Depuis la fin du XVIIIe siècle, Cléopâtre n’a cessé de hanter l’imaginaire de la jeune république américaine. Reine d’Égypte devenue icône au pays de l’Oncle Sam, elle incarne tour à tour la puissance féminine, l’altérité raciale et la tentation du pouvoir absolu. Cette conférence explore comment la figure de Cléopâtre, importée de l’Antiquité, a servi de miroir aux tensions politiques et sociales de l’Amérique : des débats sur l’esclavage aux discours raciaux du Sud, mais aussi aux réappropriations afro-américaines de l’histoire égyptienne, où l’ancienne Égypte devient symbole de résistance et de fierté noire. De la presse sudiste aux récits d’anciens esclaves, des scènes théâtrales aux grandes séries hollywoodiennes, cette conférence cherche à montrer comment la reine antique Cléopâtre a permis à l’Amérique de penser le pouvoir, la race et la mémoire.
A propos du conférencier
Professeur certifié d’Histoire-Géographie et chargé d’enseignement en Histoire ancienne à l’Université Polytechnique Hauts-de-France, Charles Vanthournout prépare une thèse de doctorat à l’Université de Lorraine, sous la direction de Christian-Georges Schwentzel, consacrée à l’égyptomanie américaine entre 1767 et 1894. Mes recherches portent sur la réinterprétation anachronique de l’Égypte antique dans la société américaine, avant et après l’esclavage, en s’intéressant particulièrement à la manière dont les États-Unis — et plus spécifiquement le Sud esclavagiste — ont mobilisé l’image de l’Égypte pour penser la nation, la race et la mémoire de l’esclavage.

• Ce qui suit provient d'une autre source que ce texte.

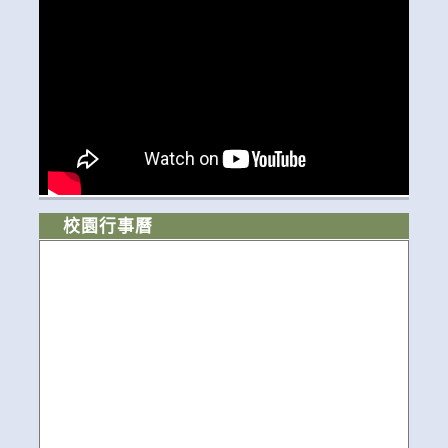
校園行事曆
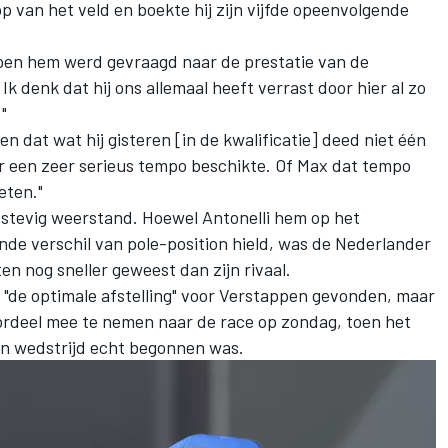
p van het veld en boekte hij zijn vijfde opeenvolgende
toen hem werd gevraagd naar de prestatie van de
Ik denk dat hij ons allemaal heeft verrast door hier al zo
"
en dat wat hij gisteren [in de kwalificatie] deed niet één
r een zeer serieus tempo beschikte. Of Max dat tempo
eten."
stevig weerstand. Hoewel Antonelli hem op het
nde verschil van pole-position hield, was de Nederlander
en nog sneller geweest dan zijn rivaal.
 "de optimale afstelling" voor Verstappen gevonden, maar
oordeel mee te nemen naar de race op zondag, toen het
jn wedstrijd echt begonnen was.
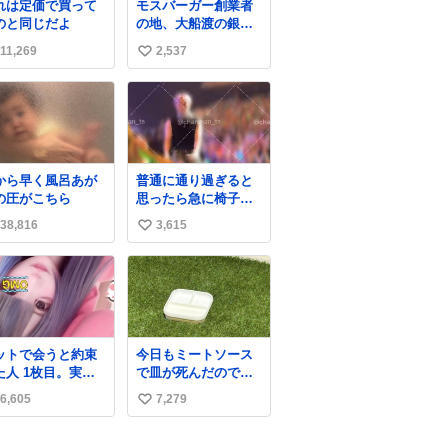
れは定価で買って
モスバーガー創業者
のと同じだよ
の地、大船渡の銀の
モスバーガーに一
11,269
2,537
い
礼。
い
ね
数
から早く風呂あが
普通に通り過ぎると
の圧がこちら
思ったら急に椅子ガ
ッって来てビビっ
38,816
3,615
い
た。そんでまじいい
匂い。← #超特急
い
_ESCORT
ね
数
ットで会うと約束
今日もミートソース
た人 1枚目。実際
で皿が死んだので、
た人2枚目
天日干しをしていま
6,605
7,279
い
す🍝 ありがとう先人
の知恵
い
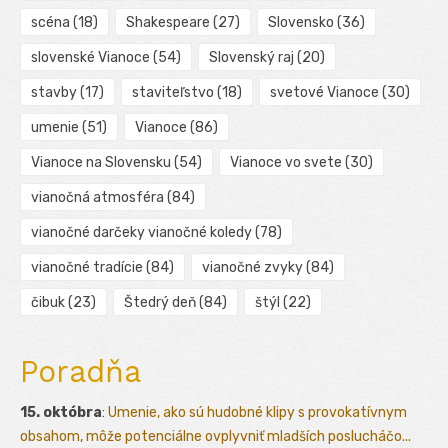
scéna
(18)
Shakespeare
(27)
Slovensko
(36)
slovenské Vianoce
(54)
Slovenský raj
(20)
stavby
(17)
staviteľstvo
(18)
svetové Vianoce
(30)
umenie
(51)
Vianoce
(86)
Vianoce na Slovensku
(54)
Vianoce vo svete
(30)
vianočná atmosféra
(84)
vianočné darčeky vianočné koledy
(78)
vianočné tradície
(84)
vianočné zvyky
(84)
čibuk
(23)
Štedrý deň
(84)
štýl
(22)
Poradňa
15. októbra
:
Umenie, ako sú hudobné klipy s provokatívnym
obsahom, môže potenciálne ovplyvniť mladších poslucháčo...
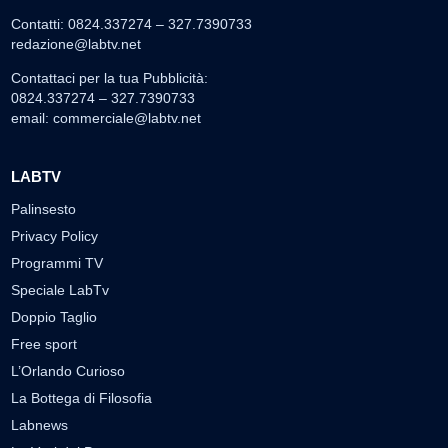
Contatti: 0824.337274 – 327.7390733
redazione@labtv.net
Contattaci per la tua Pubblicità:
0824.337274 – 327.7390733
email:
commerciale@labtv.net
LABTV
Palinsesto
Privacy Policy
Programmi TV
Speciale LabTv
Doppio Taglio
Free sport
L’Orlando Curioso
La Bottega di Filosofia
Labnews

Il intervient régulièrement dans les médias, notamment The Conversation et Conflits, et a participé à des revues comme Antiquipop et Afrique, Égypte & Orient. Il a également contribué à l’ouvrage collectif Le Mystère Cléopâtre, publié à l’occasion de l’exposition éponyme à l’Institut du monde arabe. Par ailleurs, il collabore avec des revues américaines consacrées à l’histoire culturelle et à la réception de l’Antiquité.